It’s March 2017 and I have only just finally finished watching John John Florence and his buddies travel the world and perform moves I can barely attempt in my dreams. A View from a Blue Moon, one of the most expensive and flashy surfing movies ever made was worth the wait. It was more like a BBC nature documentary than a surf movie. It’s the first full length surf movie I watched in years, these days I just watch the endless amounts of 3 minute edits coming out daily on the internet like everyone else.
The movie got me thinking about surfing, travel, adventure and perfect waves. I traveled to a few places when I was younger and after a surf trip to California when I was 22, I ended up moving from the UK to Orange County. Surf trips became less and less important as I aged, partly due to my adult responsibilities and partly because surfing became so easy living in Southern California. Surfing lost a lot of the adventure. A surf trip these days means checking the Surline app, getting in the car, driving to Starbucks, pulling up at the beach, paying the meter and paddling out with 50 other guys and gals.
I identify as a surfer among other things but, I’m pretty average! Don’t get me wrong, when my surfing clicks on a good day, I can put together some decent turns and put my board where I want it, but I am not John John by any means. In fact, I ride fun boards, fishes and logs. I’ve never owned a conventional short board in my life. Surfing for me is always about fun, style and grace. My current quiver consists of a 6’0 twin fin, a 9’4 log and a 6’6 McTavish Sumo.
So where does someone like me go for perfect waves and adventure. What is a perfect wave and is it as important as the adventure? With that in mind and the inspiration of John John, I’ve decided to start travelling again. I am on a mission to find waves, find adventure, improve my fitness and improve my surfing. So I started a travel blog http://averagesurfer.blogspot.com/ and Instagram @an_average_surfer to document the whole debacle. I plan to travel to as many spots as I can over the next 2 years culminating in some perfect waves. The plan is to spin the globe and see where we end up. Be it paradise or not. Let’s see what an average surfer can do out there. So, where to first?

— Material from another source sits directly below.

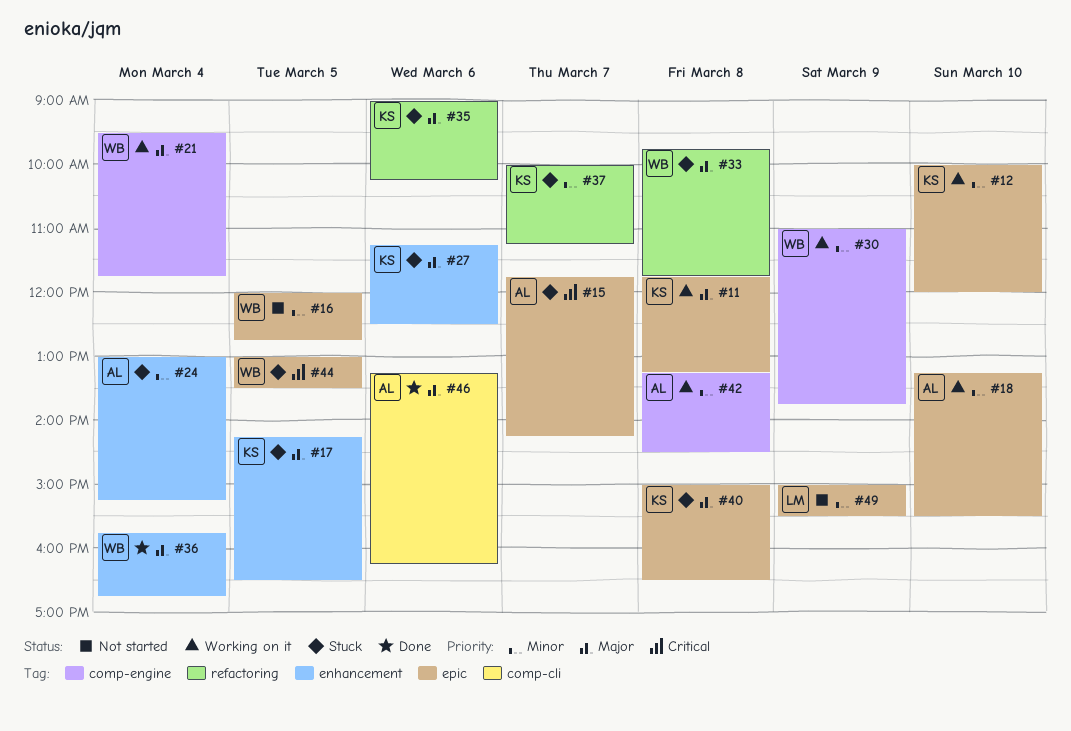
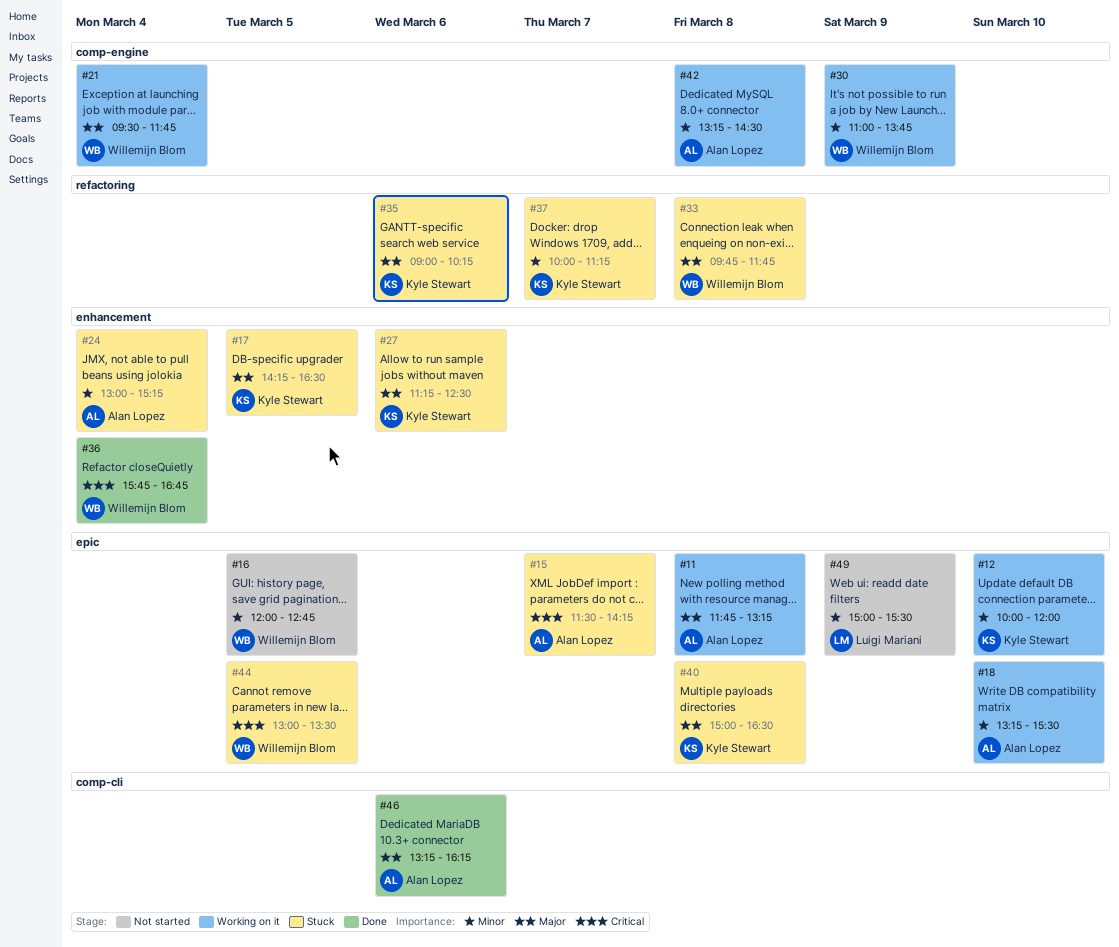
#11, owner: Kyle Stewart -> Alan Lopez
#15, begins: 11:45 -> 11:30
#36, priority: Major -> Critical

I cut my teeth surfing in South West England, a pretty rural area of the UK not unlike parts of Ireland with its Celtic folklore and baron green scenery. The roads are narrow, beaches vast and shorelines rocky. It’s a beautiful place with mediocre surf, indeed, most of the time it’s a windblown mess of gray skies and 3ft storm surf. More like the Endless Winter than the Endless Summer.
So naturally, it’s the perfect place to restart my surfing adventures. Why? Because of the adventure. It’s the type of place where local knowledge is more important than the forecast app, where it promises to be better around the next hidden cove. The type of place where the locals in the village pub will tell you “you should have been here yesterday” or “the 50 year storm is coming”. It’s a place where secret spots still actually exist but you need to be shown and best of all, not a Starbucks in sight. Well not until you hit Plymouth.
So let this be the first trip of the year and see where we go from there. March in England is unpredictable at best. We begin on March 9th.